> Document
Perhaps being human has drawbacks, most notably the lack of omniscient hockey knowledge as Pittsburgh Hockey Now pushes forward daily on Pittsburgh Penguins coverage and analysis. As Penguins general manager Kyle Dubas navigates the murky and choppy waters of the off-season, and chums the NHL trade waters with valuable veteran players, much of the off-season is following the script.

But not everything.

Nor have I been right on everything over the past year or two, actually.

As a matter of accountability and some fun for those who seem to disagree with me daily, we can lay out a few of the things that may have looked right or sounded right at the moment, but were later proven to be wrong (or you were right).

After being up close to the new-look Pittsburgh Penguins coaching staff, as well as Dubas, assistant GM Jason Spezza, and Wilkes-Barre/Scranton coach Kirk MacDonald over the past few weeks, the Penguins universe is coming into focus.

So, what did we get right, and what did I get wrong?

> The problem
Who is the assistant general manager named in the Penguins article? The lines after this are separate material, unrelated to the Penguins article.

> Dataset section
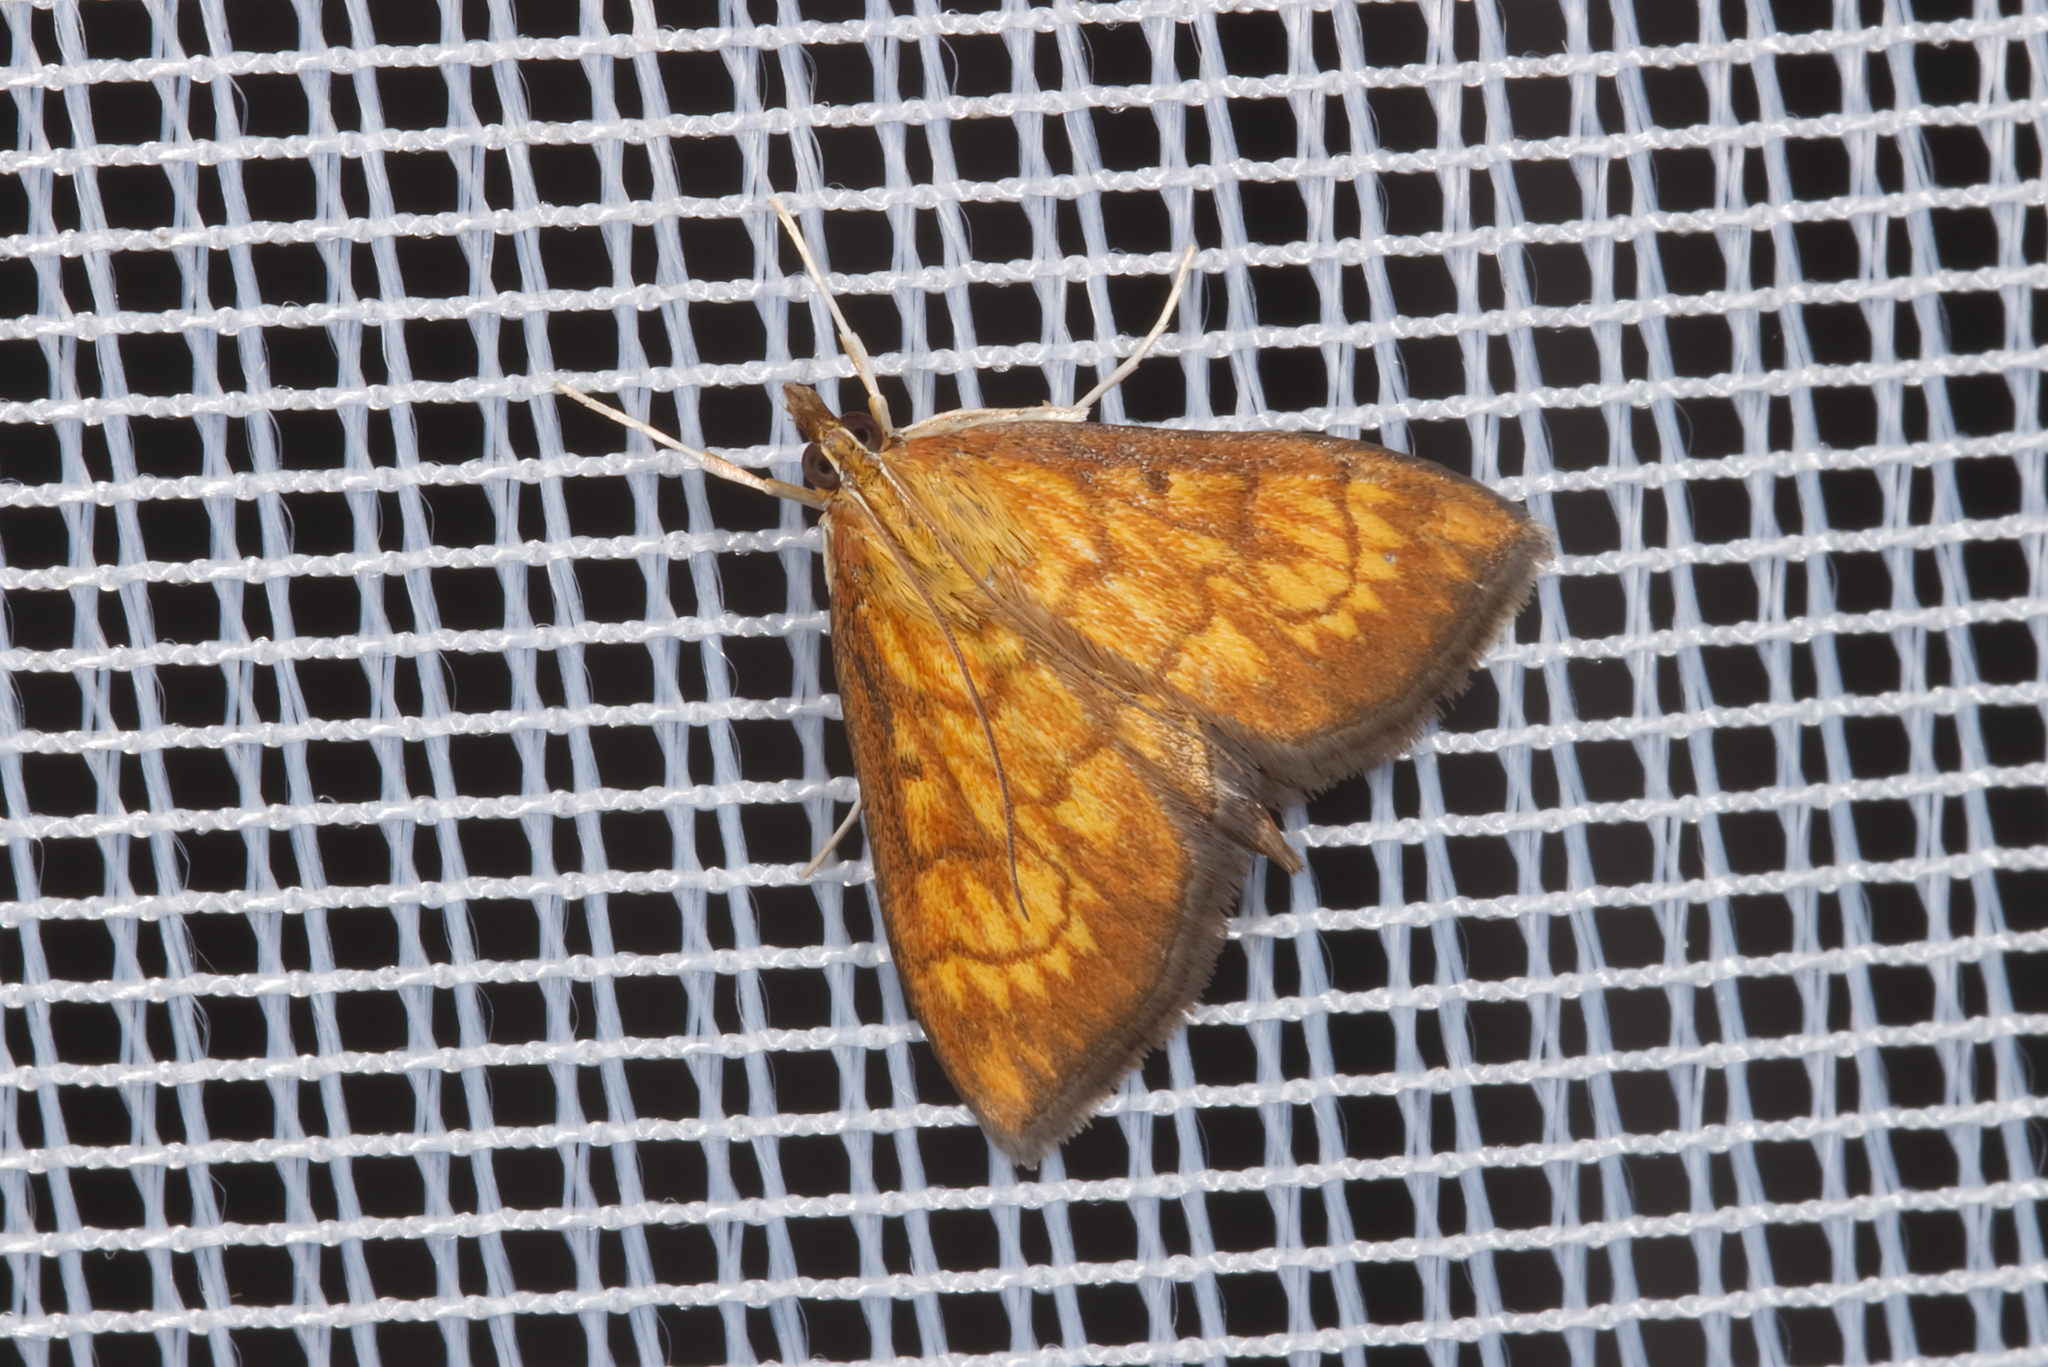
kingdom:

> Final answer
Jason Spezza